(Text):
****

# Jarring Music?



## Argus (Oct 16, 2009)

Can anyone recommend me some music that fulfils at least some if not all of the following criteria:

- Loud

- Harsh

- Grating

- Unnerving

- Rhythmic

- Possibly features electronic/synthetic sounds

- Atonal/dodecaphonic might be nice but is not necessary

Basically think of music that be totally out of place being played at a wedding/christening/maternity ward. Something as far removed from Pachelbel's _Canon in D_ as possible.

Something not too dissimilar to this, only more extreme:


----------



## Head_case (Feb 5, 2010)

Sure. Look in between the Atonal Music and the Dog Kennel training threads. 

I'm sure you'll find something in there. If not, then maybe skinning a chicken alive into the two track mix, would create some interesting fusion music


----------



## Il Seraglio (Sep 14, 2009)

****

(Given records):
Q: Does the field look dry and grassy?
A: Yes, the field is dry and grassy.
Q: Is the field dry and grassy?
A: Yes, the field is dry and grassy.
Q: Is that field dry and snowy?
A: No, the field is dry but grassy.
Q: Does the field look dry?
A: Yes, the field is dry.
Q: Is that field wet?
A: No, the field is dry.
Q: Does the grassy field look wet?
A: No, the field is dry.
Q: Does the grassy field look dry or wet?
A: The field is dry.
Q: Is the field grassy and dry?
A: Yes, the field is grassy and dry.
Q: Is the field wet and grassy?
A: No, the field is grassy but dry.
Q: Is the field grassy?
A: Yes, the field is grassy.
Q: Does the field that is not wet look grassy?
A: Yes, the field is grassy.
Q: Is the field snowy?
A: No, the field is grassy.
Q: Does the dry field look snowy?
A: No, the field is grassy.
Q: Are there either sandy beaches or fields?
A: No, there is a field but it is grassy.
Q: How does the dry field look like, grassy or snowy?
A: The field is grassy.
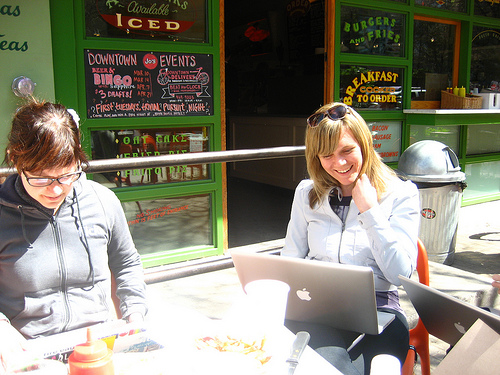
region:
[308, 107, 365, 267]
woman with sunglasses on her head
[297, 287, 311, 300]
Macintosh apple on a laptop cover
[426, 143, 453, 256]
silver metal garbage can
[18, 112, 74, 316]
woman wearing glasses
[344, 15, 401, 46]
window sign for BURGERS AND FRIES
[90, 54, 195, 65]
painted window sign for DOWNTOWN EVENTS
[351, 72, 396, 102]
painted sign for Breakfast Cooked to Order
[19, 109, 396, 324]
two women sitting outside at a table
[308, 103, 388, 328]
woman wearing a white zippered jacket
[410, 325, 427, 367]
orange chair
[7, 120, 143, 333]
"Her hoodie is zipped up"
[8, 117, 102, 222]
"She is wearing glasses"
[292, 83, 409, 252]
"Her sunglasses are on her head"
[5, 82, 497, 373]
"They are sitting at a table"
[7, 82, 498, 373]
"Everyone has a laptop"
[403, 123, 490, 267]
"A large metal trash can"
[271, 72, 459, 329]
"Her jacket is zipped"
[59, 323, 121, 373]
"A bottle of ketchup"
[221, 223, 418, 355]
"The laptop is opened"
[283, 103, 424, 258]
"The woman is smiling"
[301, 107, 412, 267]
this is a lady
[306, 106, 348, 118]
this is a spectacle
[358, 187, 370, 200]
the lady is light skinned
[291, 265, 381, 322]
this is a laptop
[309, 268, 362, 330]
the laptop is grey in color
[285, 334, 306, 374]
this is a knife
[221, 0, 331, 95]
this is a door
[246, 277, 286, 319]
this is a container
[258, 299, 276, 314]
the container is white in color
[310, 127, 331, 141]
the hair is scale brown in color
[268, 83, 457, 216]
a smiling woman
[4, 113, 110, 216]
woman with glasses on head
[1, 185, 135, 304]
gray sweater on girl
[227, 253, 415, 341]
silver laptop on person's lap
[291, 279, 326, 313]
apple logo on laptop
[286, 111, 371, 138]
sunglasses on woman's head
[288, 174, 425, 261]
white jacket on girl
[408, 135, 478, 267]
waste bin behind girl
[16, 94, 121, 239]
woman with glasses looking down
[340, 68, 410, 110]
yellow letters that say "breakfast"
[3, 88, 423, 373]
two ladies sitting at a table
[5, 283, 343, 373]
the table is outside in the sun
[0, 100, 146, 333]
the lady has a gray hoodie on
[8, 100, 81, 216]
the girl is wearing reading glasses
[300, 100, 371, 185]
the girl has sunglasses on top of her head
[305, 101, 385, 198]
the girl is smiling at her laptop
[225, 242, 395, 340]
a silver laptop is open on the table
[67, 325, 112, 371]
a squeeze bottle of mustard is on the table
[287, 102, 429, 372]
the lady is sitting in an orange chair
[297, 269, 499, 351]
another laptop is next to the lady's laptop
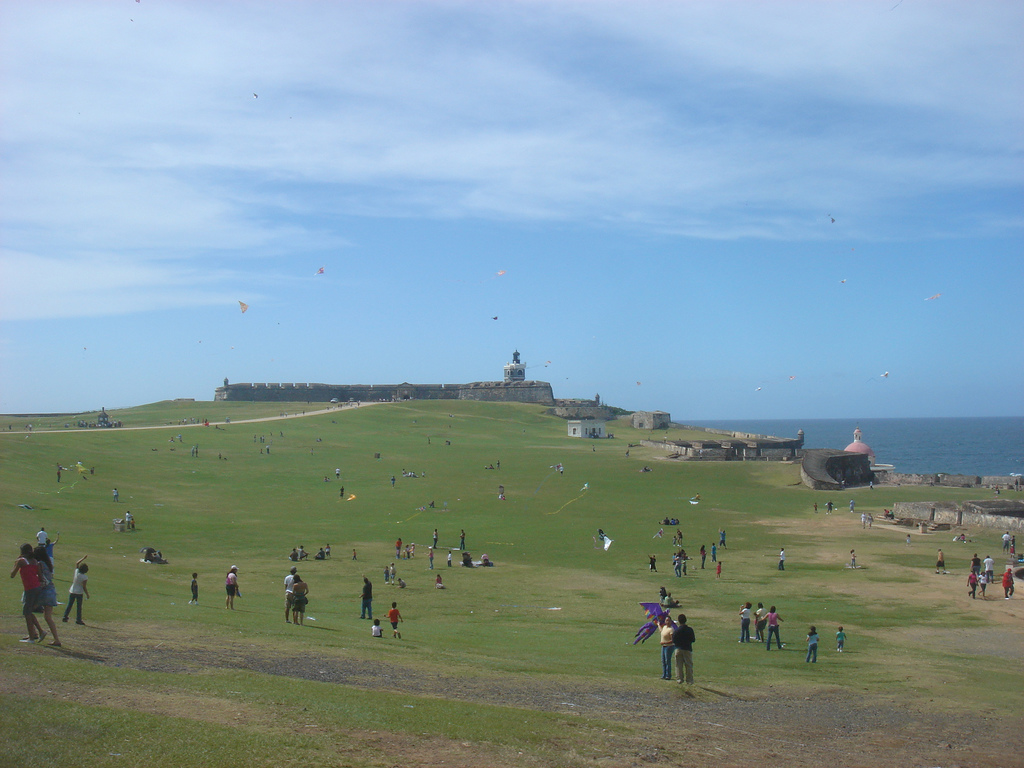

****

(Questions to answer):
1) Answer the following questions using the forum thread on jarring music:
(a) On what date did Argus post?
(b) Which piece of music does Argus want the recommended music to be as far removed from as possible?
(c) Between which two threads does Head_case suggest looking?
2) Reproduce the lines of the records above, starting at the line that contains "[19, 109, 396, 324]" and ending at the line that contains "the lady is light skinned", with both lines included.

(Answers by item):
1)
(a) Oct 16, 2009
(b) Pachelbel's Canon in D
(c) The Atonal Music thread and the Dog Kennel training thread

2)
[19, 109, 396, 324]
two women sitting outside at a table
[308, 103, 388, 328]
woman wearing a white zippered jacket
[410, 325, 427, 367]
orange chair
[7, 120, 143, 333]
"Her hoodie is zipped up"
[8, 117, 102, 222]
"She is wearing glasses"
[292, 83, 409, 252]
"Her sunglasses are on her head"
[5, 82, 497, 373]
"They are sitting at a table"
[7, 82, 498, 373]
"Everyone has a laptop"
[403, 123, 490, 267]
"A large metal trash can"
[271, 72, 459, 329]
"Her jacket is zipped"
[59, 323, 121, 373]
"A bottle of ketchup"
[221, 223, 418, 355]
"The laptop is opened"
[283, 103, 424, 258]
"The woman is smiling"
[301, 107, 412, 267]
this is a lady
[306, 106, 348, 118]
this is a spectacle
[358, 187, 370, 200]
the lady is light skinned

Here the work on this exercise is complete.